As a vendor how do we work in the best interests of our customers? How do we ensure that the purchaser and the end-user are communicating needs? How do we ensure the contents on the glossy brochure match real use requirements?
These are all tough questions, but the real question, IMHO, the only question, is always… What is your workflow? This in reality is a series of questions:
Where does your media come from? Which graphics product produces it? Do you need to transfer content off the server for post editing? Do you need to record closed captioning? Does that close captioning need to go to other servers for playout?
One simple solution is to precede every sale with a simple workflow analysis in the form of a conference call. This provides an opportunity to ask the above questions, but more importantly it opens a dialogue, which can often lead topics that no one had previously considered.

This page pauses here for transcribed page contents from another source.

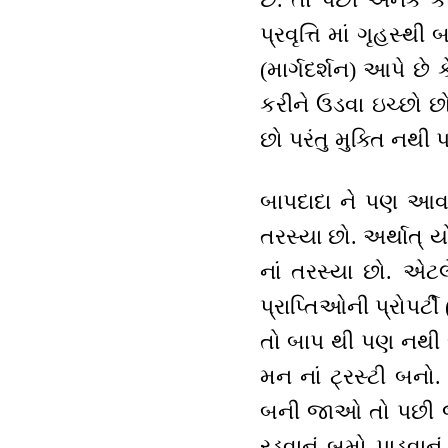
પ્રવૃત્તિ માં ગૃહસ્
(માર્ગદર્શન) આપે છે
કરીને ઉડવા ઇચ્છો છ
છો પરંતુ મુક્તિ નથી પ
બાપદાદા ને પણ આવા
તરસ્યા છો. અર્થાત્ 
નાં તરસ્યા છો. એટ
પ્રાપ્તિઓની પ્રોપર્
તો બાપ થી પણ નથી જો
મન નાં ટ્રસ્ટી બનો
બની જાઓ તો પછી જે
રડવાનું બૂમો પાડવાનુ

Our second approach was to implement a Try/Buy program:
As a company, Ross Video learned long ago that a great demo is worth the cost when gaining a customer. As the Video Server Product Manager I learned that a server demo is not worth the cost of the taxi to an airport. Showing up on site with pre-rendered footage and a couple of video monitors to demonstrate cue, play, rewind and fast forward is moot at best.
The Try/Buy program provides the customer with a new factory built, to spec, video server. Then the customer can rack the server, wire the control cables, move content from graphics and test it in their workflow. Provide support and ensure that the requirements meet the deliverables.

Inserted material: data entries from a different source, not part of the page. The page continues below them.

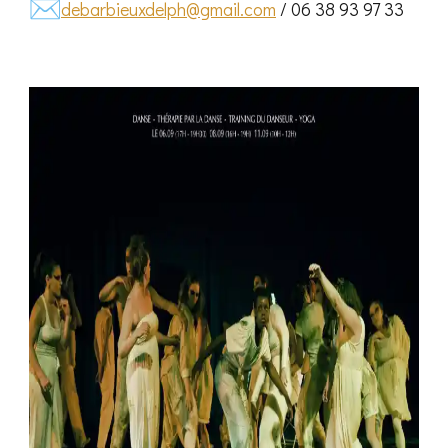
debarbieuxdelph@gmail.com
/ 06 38 93 97 33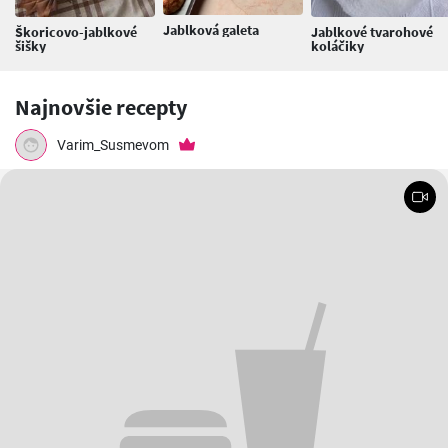
Jablková galeta
Škoricovo-jablkové
Jablkové tvarohové
šišky
koláčiky
Najnovšie recepty
Varim_Susmevom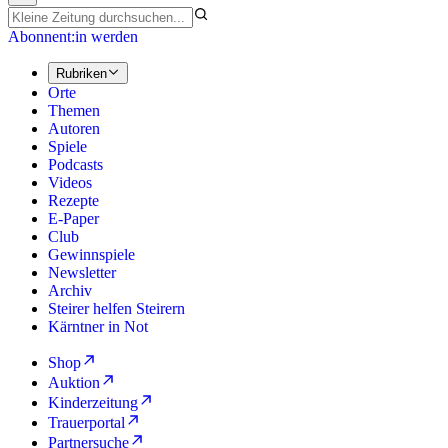
Abonnent:in werden
Rubriken
Orte
Themen
Autoren
Spiele
Podcasts
Videos
Rezepte
E-Paper
Club
Gewinnspiele
Newsletter
Archiv
Steirer helfen Steirern
Kärntner in Not
Shop
Auktion
Kinderzeitung
Trauerportal
Partnersuche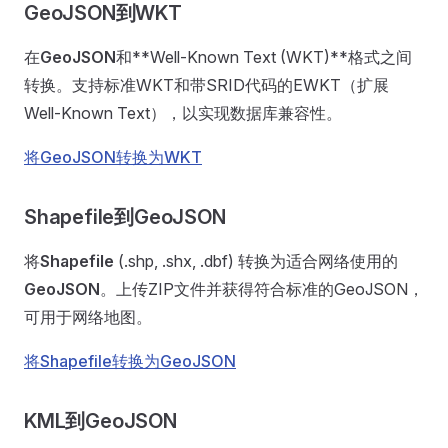
GeoJSON到WKT
在
GeoJSON
和**Well-Known Text (WKT)**格式之间
转换。支持标准WKT和带SRID代码的EWKT（扩展
Well-Known Text），以实现数据库兼容性。
将GeoJSON转换为WKT
Shapefile到GeoJSON
将
Shapefile
(.shp, .shx, .dbf) 转换为适合网络使用的
GeoJSON
。上传ZIP文件并获得符合标准的GeoJSON，
可用于网络地图。
将Shapefile转换为GeoJSON
KML到GeoJSON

The bottom line is that the workflow and the product have to match. You need to understand and define the workflow in order to ensure the client has the right product fit. You need to have a dialogue, not just with the people paying for the product, but with the people using the product.
The reality of making a sale and providing a solution that is in the best interest of the customer is having a real product fit. If that fit does not exist, then it is best to walk away and suggest alternatives, even if those alternatives do not exist at Ross Video.
My workflow solution, is to understand your workflow.